The artistic director who helped build the Wangaratta Festival of Jazz and Blues into an internationally-recognised event has been dumped from his role.
Adrian Jackson held the position for 26 years, since the festival was founded, but after a discussion with board chairman Paul Squires this week, he announced the news himself on Facebook.
“May as well accept the writing on the wall: the board of the Wangaratta jazz festival is looking for a change of approach, new ideas etc etc, so I am no longer artistic director of the festival,” Mr Jackson said.
Mr Squires made his own announcement on Monday, confirming the contract had not been renewed because, after reviewing the artistic director role, the board “felt the time was right to explore other options”.
“Adrian has been with the Wangaratta Festival of Jazz since its inception and his contribution to its growth and development is unrivalled,” he said. “He leaves the festival with a strong legacy of having developed one of the great jazz festivals in Australia and establishing international acclaim.”
Mr Jackson told The Border Mail he was warned before the 2016 event, the board was considering a change.
“I was hoping to continue in the role, but it wasn’t to be,” he said.
The former jazz reviewer for The Age started in the job after he was approached by a group of Wangaratta council and business people who wanted to create a festival.
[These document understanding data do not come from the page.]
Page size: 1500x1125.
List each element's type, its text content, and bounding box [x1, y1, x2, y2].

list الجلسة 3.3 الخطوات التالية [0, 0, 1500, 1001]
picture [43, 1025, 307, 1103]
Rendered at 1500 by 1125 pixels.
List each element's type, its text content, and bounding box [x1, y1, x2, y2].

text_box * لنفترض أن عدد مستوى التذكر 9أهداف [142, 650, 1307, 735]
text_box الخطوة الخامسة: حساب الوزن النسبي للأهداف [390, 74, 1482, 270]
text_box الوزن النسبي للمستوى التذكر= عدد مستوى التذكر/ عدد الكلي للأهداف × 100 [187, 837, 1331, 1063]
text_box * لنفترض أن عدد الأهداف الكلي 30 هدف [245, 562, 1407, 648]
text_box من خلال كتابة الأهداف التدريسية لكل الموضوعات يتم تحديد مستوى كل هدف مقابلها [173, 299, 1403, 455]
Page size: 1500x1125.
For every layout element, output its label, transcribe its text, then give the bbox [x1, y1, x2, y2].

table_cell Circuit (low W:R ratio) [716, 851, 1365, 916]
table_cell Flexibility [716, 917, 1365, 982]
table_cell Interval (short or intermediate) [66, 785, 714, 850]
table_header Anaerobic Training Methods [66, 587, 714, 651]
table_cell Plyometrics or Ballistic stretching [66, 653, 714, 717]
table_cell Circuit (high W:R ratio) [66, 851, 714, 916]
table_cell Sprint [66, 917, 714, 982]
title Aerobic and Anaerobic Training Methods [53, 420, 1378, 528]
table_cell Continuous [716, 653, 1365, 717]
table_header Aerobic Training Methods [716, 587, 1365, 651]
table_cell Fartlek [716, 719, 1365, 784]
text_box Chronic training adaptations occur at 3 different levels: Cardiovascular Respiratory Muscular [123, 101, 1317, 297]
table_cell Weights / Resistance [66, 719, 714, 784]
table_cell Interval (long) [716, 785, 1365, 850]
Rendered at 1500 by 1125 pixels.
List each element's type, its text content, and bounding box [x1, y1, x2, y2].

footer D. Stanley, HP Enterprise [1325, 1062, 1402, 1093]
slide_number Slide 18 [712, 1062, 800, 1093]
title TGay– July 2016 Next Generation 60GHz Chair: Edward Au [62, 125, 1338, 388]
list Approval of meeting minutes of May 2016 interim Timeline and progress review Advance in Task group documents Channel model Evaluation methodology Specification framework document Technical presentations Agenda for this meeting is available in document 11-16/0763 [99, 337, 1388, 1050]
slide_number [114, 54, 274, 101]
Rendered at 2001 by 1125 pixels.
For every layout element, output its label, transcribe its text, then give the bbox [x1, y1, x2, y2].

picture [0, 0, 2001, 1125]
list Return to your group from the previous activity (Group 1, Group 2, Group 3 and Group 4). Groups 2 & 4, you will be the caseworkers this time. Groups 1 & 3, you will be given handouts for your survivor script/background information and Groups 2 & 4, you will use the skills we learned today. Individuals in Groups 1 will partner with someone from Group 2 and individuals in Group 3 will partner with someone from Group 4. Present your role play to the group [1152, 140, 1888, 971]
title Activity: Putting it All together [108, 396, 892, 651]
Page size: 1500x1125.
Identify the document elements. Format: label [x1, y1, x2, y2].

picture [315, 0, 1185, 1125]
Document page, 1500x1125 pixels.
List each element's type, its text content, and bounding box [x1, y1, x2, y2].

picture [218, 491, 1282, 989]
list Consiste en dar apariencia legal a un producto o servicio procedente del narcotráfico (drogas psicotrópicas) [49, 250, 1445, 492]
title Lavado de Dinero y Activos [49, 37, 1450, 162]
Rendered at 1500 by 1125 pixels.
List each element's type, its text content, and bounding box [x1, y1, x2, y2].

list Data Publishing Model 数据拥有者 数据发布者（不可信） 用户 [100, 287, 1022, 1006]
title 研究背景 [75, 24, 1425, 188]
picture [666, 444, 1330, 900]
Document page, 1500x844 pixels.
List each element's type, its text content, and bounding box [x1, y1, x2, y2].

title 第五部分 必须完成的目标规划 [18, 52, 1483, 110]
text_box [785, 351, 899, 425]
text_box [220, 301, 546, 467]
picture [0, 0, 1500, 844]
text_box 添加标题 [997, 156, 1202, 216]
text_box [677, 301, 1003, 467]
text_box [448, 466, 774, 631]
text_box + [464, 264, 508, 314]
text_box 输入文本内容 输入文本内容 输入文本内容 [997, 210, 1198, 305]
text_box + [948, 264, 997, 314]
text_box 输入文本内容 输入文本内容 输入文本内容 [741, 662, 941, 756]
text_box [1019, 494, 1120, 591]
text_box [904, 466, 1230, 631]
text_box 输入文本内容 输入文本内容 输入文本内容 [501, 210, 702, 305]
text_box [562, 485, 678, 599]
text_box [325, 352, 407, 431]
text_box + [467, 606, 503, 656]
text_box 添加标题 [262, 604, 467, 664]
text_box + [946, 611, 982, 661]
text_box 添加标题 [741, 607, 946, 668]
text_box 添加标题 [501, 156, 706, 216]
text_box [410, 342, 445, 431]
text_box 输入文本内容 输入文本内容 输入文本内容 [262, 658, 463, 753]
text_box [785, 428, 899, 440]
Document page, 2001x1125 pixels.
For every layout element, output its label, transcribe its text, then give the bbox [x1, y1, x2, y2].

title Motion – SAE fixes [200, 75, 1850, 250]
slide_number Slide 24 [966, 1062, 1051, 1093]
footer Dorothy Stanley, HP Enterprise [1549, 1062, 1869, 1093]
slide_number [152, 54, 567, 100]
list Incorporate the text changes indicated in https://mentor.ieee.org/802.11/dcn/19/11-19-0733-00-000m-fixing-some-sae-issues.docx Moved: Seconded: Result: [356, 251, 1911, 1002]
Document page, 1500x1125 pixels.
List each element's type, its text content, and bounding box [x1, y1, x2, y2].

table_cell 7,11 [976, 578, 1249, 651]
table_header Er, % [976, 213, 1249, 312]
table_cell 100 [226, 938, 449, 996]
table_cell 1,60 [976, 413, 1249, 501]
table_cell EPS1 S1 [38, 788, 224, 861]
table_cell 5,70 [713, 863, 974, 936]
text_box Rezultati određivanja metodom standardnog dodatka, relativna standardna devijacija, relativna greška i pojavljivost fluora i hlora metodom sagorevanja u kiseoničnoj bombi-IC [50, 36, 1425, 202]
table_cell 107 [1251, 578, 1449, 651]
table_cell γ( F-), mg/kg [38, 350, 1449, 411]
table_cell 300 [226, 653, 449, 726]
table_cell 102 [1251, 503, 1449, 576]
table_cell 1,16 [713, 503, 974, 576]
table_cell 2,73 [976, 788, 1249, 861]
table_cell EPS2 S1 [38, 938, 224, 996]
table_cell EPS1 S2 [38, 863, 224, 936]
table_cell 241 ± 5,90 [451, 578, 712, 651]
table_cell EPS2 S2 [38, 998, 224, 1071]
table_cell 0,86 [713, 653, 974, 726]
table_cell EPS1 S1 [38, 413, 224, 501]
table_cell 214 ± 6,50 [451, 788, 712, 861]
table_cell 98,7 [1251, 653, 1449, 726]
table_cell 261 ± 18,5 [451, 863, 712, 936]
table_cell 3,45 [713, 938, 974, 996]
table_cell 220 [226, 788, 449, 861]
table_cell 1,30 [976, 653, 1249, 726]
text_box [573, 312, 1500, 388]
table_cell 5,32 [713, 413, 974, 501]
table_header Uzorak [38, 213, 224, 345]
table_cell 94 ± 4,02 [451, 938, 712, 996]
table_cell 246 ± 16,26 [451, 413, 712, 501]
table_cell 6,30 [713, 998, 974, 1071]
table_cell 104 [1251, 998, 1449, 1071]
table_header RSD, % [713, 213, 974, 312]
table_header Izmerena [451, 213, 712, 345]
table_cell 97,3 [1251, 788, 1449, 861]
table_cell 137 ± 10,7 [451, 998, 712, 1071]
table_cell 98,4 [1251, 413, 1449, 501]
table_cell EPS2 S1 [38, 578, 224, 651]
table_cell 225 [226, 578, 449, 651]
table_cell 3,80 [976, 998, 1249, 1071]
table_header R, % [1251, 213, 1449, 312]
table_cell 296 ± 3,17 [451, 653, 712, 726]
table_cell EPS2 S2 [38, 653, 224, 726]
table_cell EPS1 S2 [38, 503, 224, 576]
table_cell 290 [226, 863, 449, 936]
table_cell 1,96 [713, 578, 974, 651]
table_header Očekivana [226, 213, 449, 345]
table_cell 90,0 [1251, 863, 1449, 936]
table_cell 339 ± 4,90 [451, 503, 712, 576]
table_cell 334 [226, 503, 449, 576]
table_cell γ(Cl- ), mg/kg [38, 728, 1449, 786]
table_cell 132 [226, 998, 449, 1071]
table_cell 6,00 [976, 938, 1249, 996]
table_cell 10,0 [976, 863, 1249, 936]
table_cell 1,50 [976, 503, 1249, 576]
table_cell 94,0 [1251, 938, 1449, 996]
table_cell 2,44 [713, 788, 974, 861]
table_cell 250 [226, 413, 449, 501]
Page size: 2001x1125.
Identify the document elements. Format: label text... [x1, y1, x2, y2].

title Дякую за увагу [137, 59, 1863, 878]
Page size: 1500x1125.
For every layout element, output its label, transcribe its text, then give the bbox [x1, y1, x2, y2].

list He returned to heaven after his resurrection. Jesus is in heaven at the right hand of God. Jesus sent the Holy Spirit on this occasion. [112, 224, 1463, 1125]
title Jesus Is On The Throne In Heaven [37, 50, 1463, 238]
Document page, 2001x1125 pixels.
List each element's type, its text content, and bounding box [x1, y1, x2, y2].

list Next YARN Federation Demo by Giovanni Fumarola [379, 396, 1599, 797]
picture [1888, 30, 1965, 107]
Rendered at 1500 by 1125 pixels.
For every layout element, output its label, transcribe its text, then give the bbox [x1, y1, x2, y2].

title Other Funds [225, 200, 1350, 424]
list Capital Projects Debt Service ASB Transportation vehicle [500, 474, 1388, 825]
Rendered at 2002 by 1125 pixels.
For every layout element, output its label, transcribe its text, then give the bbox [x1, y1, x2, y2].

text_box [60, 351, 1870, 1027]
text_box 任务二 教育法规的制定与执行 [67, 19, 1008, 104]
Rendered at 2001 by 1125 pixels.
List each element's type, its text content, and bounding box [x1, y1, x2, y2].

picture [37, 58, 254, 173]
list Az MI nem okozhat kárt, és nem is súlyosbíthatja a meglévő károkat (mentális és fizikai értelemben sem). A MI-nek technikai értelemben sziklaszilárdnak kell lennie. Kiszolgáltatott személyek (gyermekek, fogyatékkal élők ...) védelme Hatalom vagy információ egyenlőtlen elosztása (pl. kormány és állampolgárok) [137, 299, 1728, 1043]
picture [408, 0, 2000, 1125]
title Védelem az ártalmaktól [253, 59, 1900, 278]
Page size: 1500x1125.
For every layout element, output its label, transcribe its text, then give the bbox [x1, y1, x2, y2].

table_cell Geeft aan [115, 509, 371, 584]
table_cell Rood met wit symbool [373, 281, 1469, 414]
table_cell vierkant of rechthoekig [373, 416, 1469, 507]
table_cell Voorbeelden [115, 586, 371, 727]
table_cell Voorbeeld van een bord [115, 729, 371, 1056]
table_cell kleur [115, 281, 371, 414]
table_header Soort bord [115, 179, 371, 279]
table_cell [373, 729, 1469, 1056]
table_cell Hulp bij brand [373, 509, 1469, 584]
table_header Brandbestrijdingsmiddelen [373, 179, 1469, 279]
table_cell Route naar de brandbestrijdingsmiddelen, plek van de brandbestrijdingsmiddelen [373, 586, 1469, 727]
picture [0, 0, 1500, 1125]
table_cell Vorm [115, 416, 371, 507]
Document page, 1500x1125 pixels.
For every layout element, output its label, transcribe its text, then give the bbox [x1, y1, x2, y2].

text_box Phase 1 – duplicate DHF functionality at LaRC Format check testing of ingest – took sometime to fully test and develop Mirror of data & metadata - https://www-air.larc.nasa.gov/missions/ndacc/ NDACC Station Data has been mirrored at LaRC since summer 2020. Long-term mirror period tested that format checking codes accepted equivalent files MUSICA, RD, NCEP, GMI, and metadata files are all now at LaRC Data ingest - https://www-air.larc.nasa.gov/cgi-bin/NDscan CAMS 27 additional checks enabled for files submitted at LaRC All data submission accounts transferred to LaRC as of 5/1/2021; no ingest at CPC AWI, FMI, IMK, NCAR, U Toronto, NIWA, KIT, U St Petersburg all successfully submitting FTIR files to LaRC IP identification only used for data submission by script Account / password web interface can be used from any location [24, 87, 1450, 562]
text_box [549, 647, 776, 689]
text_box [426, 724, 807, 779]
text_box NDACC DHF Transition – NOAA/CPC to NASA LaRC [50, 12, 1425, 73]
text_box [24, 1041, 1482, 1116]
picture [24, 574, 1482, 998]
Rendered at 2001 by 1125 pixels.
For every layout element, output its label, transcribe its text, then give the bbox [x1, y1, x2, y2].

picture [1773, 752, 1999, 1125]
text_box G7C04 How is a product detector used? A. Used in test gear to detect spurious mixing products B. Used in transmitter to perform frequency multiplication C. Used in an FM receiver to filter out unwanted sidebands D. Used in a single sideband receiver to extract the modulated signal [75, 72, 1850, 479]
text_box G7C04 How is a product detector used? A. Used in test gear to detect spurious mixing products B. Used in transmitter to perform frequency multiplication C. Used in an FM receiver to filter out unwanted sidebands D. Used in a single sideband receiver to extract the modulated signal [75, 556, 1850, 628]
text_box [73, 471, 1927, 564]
Despite being thrown in the deep end, he helped attract big names over the years such as Joe Zawinul, Betty Carter and Dave Holland.
The festival was forced into changes of location around Wangaratta in recent years with less money to spend.
“It’s always a challenge to try to maintain the level of what you had in previous years when you have a smaller budget,” Mr Jackson said.
“I hope there’s been a few converted jazz fans in regional Victoria.”
His next career move is unclear, but said he hoped to return to the Wangaratta festival as a music fan.
Mr Squires said the festival would still have a high standard of jazz and blues and announce a new artistic director by the end of February.
Melbourne Jazz Co-op founder Martin Jackson paid tribute to Adrian Jackson’s work, particularly in recent years with small budgets.
“The success of this event has been a partnership between the festival and the jazz community, which greatly values the event – although it is not always seen this way by the festival,” he said.
“They cannot underestimate the level of expertise required to produce a first-rate artistic event.”